For the Boston transplant, Northeast Ohio’s burgeoning food scene has always impressed and encouraged her to move forward — and to stay in the area.

Marcia Coleman, owner of Avon Lake’s Coleman Garden’s, lists plans enthusiastically. For her, the success of the market will be measured by far more than strong sales.

From internship programs to outreach with local schools and community colleges, she sees endless opportunities presented by the market.

“There’s a lot of enthusiasm,” Coleman said of plans for this season, thoughts of interesting grants she and her colleagues could pursue on her mind.

Plus, there’s the community-building aspect, which has been a goal for everyone involved.

Of the vendors, customers and supporters of the market Coleman said, “We’ve grown as a family.”

Even during the weeks with lower attendance in 2015, Hoppe said vendors ranging from produce to green laundry detergent, vegan cashew spread, coffee and pies, collectively grossed $600 to $700 each week. This amount fluctuated according to how many customers there were on a given week.

Hoppe was even able to start donating unsold items to Community Resource Services (CRS). She also started a plant swap.
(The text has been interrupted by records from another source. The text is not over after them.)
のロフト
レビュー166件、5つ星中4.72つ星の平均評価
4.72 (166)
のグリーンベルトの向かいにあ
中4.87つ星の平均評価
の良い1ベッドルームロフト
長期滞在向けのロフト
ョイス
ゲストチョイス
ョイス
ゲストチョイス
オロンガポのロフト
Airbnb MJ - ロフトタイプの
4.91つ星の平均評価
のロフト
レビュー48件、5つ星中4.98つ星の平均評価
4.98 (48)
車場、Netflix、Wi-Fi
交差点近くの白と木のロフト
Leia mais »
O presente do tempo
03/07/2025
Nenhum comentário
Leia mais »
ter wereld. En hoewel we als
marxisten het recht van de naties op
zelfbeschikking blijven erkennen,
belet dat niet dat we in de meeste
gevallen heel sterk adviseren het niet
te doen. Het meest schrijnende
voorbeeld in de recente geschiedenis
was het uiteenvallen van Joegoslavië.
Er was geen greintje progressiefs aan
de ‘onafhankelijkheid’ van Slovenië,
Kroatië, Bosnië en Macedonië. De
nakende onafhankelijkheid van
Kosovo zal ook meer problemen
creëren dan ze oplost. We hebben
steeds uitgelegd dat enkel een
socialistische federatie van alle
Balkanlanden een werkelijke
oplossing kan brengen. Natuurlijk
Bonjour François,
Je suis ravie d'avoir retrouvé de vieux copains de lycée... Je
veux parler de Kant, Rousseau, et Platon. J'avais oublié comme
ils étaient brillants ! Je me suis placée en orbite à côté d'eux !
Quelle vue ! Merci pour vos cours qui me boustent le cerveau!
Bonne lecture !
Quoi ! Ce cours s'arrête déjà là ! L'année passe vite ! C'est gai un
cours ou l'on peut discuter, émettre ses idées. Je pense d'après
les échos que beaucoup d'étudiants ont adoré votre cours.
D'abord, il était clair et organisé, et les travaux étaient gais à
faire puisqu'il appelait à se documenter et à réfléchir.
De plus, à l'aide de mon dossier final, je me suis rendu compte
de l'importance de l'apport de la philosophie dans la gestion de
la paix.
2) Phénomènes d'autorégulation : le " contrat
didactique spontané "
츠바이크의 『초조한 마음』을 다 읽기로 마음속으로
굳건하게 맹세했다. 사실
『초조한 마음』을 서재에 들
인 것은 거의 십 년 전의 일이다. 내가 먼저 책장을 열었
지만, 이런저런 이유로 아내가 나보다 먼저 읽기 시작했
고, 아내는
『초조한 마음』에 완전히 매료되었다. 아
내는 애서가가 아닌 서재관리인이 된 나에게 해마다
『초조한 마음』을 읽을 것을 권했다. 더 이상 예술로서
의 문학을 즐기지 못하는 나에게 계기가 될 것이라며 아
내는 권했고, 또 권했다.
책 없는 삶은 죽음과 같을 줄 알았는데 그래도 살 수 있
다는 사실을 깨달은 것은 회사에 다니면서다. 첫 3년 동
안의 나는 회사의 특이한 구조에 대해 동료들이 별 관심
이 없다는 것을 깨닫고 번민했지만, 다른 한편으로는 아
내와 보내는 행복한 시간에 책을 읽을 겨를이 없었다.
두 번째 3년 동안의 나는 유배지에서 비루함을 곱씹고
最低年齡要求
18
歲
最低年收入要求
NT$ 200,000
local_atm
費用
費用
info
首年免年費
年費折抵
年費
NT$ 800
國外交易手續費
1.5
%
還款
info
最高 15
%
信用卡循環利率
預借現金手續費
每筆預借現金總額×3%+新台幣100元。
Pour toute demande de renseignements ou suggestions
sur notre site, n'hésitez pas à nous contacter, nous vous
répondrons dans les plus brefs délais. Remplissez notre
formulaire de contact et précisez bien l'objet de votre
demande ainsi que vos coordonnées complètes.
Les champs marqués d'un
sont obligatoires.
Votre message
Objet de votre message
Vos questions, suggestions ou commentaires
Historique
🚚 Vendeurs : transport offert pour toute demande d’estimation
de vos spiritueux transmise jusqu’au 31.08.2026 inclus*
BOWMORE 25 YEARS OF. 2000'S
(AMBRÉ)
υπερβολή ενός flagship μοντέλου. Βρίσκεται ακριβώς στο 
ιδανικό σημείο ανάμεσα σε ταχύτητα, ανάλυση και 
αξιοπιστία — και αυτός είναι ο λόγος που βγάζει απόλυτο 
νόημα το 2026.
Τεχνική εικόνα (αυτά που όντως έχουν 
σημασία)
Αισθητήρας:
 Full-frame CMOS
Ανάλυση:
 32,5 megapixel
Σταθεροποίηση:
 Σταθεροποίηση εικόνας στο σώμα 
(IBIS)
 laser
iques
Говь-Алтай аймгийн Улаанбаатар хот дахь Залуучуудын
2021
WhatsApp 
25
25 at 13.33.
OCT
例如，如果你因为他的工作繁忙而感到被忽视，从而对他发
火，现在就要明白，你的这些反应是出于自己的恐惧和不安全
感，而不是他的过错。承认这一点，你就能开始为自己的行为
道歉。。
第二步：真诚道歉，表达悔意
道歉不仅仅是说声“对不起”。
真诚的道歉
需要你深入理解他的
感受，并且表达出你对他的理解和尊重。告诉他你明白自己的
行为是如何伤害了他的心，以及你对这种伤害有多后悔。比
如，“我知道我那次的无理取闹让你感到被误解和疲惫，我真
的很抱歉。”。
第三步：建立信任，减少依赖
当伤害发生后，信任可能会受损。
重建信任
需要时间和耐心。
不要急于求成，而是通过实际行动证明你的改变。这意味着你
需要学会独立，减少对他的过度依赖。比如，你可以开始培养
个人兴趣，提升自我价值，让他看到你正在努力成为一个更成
Though she invested some of her own money when she started the market, Hoppe said through vendor fees, “The market really pays for itself.”

“The only costs associated are for marketing: flyers, postcards, etc., and any events or special guests like musicians. And time, of course.”

Without an individual leader publicly stepping up, Hoppe and vendors like Coleman have been discussing the idea of the vendors running the market as a co-op or a group taking control and splitting administrative responsibilities.

“Even having an intern last summer made the workload for running the market much easier,” said Hoppe.

“People could share responsibilities, like managing the actual market each week, updating social media (which is all in place), hanging flyers and scheduling vendors.”

Zilka said the city will continue to support the market under new leadership.

“The city is certainly cooperating with anyone who wants to take this up, but we are not in the business of a farmers market,” he said.

Reiterating the need for more shoppers, vendors and outreach, Hoppe remains optimistic about the market’s potential.

“The biggest reward is a happy vendor: connecting people to local food,” said Hoppe.